George Orwell 1984 adlı romanı ve bu romanda yarattığı Big Brother kavramı ile tanınır. Winston Smith, Julia ile yaşadıkları aşk neticesinde içinde yaşadığı sistemi sorgulamaya başlar ve isyan eder. Çünkü duygular, insanları mekanikleşmeden kurtarır. Zaten tam da bu yüzden Okyanusya’da aşk yasaktır. Evlilikler partinin onay verdiği kişiler arasında, sadece üreme amaçlı gerçekleştirilir. Çocuklar ailelerini ihbar etmeye yönlendirilir. Böylece aile bağları kopar ve birey güvenecek kimseyi bulamaz. Evlerin içine konulan tele ekranlar ile yüz mimiklerine kadar her şey gözetim altındadır. Her şeyi duyan bilen gören bir Büyük Birader vardır. BB’e karşı yapılacak en küçük eleştiri ya da itiraz hainlikle suçlanmaktadır. Yanlış düşüncelerde olanları düşünce polisi yakalar ve buharlaştırır.
Okyanusya’da dört bakanlık kurulmuştur: Barış Bakanlığı savaşın, Gerçek Bakanlığı yalanların, Sevgi Bakanlığı işkencenin, Varlık Bakanlığı yoklugun bakanlığıdır.
O Brien temsilciliğindeki sistem, anarşistliğe yeltenen Winston’a en büyük korkusu ile işkence eder. Korku psikolojisi ile ortaya çıkan travma sonucunda, Winston içi boşaltılmış bir şekilde tekrar sisteme dahil edilir. Böylece, toplumun bütünü içinde birey yok edilmiş olur.
Bu rejim istediği zaman eskiye ait düşüncelerinin olduğu eski döneme ait, gazete, kitap gibi yazılı ve görsel dökümanları istediği tarzda güncelleyerek halkı kontrol etmekte olduklarını görüyoruz. Eğer rejime karşı çıkar ve yasaklarını çiğnerseniz yakalanıp her yerden isminiz siliniyor daha önce yaşayıp yaşamadığınız böyle biri olup olmadığı bilinmiyor ve ondan sonra partinin o kişiye ne yaptığı bilinmiyor. (Büyük ihtimalle türlü işkenceler sonrasında öldürülüp imha ediliyorlar.) Rejim korku, propaganda ve beyin yıkama gibi işlemlerle insanların kendisine olan bağlılığını artırıyor ve insanların hayatını manipüle ediyor.

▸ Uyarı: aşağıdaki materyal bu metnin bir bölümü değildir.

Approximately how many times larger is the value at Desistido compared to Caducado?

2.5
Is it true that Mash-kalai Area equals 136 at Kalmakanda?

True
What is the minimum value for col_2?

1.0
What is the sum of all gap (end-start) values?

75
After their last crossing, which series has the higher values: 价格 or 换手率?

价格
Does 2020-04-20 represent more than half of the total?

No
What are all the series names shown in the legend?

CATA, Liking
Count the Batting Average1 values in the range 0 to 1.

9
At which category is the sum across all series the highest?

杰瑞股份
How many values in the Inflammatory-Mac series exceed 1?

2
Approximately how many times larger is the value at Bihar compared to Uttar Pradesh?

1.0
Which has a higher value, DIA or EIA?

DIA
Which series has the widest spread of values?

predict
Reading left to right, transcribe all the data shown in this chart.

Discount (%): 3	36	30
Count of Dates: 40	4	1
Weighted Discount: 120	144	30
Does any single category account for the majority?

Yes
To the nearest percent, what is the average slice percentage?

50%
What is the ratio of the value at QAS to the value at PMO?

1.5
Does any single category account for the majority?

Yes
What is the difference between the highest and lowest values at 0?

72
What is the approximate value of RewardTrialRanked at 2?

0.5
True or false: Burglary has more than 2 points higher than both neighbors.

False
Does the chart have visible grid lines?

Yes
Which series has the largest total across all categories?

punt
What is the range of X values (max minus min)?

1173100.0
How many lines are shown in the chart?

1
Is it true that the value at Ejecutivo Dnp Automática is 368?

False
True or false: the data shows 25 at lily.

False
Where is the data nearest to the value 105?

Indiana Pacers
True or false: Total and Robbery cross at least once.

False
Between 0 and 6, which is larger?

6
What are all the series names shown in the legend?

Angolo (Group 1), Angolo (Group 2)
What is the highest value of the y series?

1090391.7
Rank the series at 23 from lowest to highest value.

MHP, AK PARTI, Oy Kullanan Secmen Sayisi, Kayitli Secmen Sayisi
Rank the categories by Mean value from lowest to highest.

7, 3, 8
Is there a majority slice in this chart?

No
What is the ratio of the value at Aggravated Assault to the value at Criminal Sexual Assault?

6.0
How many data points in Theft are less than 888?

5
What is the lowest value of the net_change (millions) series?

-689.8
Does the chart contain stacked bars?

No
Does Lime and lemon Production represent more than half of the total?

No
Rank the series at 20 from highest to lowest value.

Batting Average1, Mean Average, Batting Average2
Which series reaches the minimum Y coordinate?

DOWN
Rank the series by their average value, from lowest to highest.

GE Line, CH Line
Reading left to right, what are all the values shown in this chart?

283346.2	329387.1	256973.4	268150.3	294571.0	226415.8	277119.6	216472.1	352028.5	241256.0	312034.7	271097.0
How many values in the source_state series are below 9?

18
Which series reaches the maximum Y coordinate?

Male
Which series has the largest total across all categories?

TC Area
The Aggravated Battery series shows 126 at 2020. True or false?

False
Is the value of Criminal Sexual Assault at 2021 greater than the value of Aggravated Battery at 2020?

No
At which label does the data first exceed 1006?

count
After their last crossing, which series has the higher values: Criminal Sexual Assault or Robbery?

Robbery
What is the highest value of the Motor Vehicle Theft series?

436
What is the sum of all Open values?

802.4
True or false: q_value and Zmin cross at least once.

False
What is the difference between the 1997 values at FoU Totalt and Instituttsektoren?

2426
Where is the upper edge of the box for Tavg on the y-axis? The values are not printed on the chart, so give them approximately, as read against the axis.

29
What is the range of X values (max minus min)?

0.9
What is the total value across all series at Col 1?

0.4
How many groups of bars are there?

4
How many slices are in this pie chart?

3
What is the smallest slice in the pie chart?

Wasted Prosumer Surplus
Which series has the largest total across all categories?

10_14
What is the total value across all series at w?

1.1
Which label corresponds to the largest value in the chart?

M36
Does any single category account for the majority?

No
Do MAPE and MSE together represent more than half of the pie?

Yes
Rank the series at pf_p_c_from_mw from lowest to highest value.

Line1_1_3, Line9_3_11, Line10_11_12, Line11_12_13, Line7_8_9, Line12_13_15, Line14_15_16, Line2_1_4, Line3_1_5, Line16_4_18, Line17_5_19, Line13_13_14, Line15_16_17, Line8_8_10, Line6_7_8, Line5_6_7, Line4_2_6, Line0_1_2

1948’de kaleme aldığı bu eser ile Orwell, günümüz modern dünyasına bir protesto bırakıyor. Her ne kadar kitabında 1984 yılını tasvir etse de kitabın derinliklerinde bugünden izler de bulmanız mümkün. Bu durumda elbette ki George orwell’ın ileri görüşlülüğü etkili. Sovyet Rusya’ya bir eleştiri niteliğinde olan bu kitap, günümüz siyasetinin baskısı toplumdaki adaletsizliği, insanların tek tipleştirilmek istenmesi, zihnin kontrolü ve bireyselliğin yok edilmesi gibi kavramlar üzerinde de duruyor. Ütopik olduğu kadar gerçekçi yönlere de yer veren roman, sizi yaşadığınız toplum düzeni içerisinde de düşünmeye davet ediyor.
İngiliz edebiyatının önde gelen yazarlarından biri olan George Orwell’in dünya tarihine damgasını vuran 1984 politik anlamda devrim niteliği taşıyan bir roman. Büyük Birader ve Düşünce Polisi gibi kavramları kazandıran ve günümüze kadar gelmesini sağlayan ünlü romanda politika ve beyin yıkama üzerine mükemmel bir konu işlenmiş.
“Birini seviyorsan gerçekten severdin, verecek başka hiçbir şeyin yoksa bile sevgin yeterdi.”
“Bilinçleninceye kadar asla başkaldırmayacaklar, ama başkaldırmadıkça da bilinçlenemezler.”
“Hiçbir yararı olmayacağını bile bile insan kalmanın çok önemli olduğunu düşünüyorsan, onları yendin demektir.”
“Hiçbir sonuç beklemeden, hiçbir umuda kapılmadan yaşamaya alışmamız gerekecek.”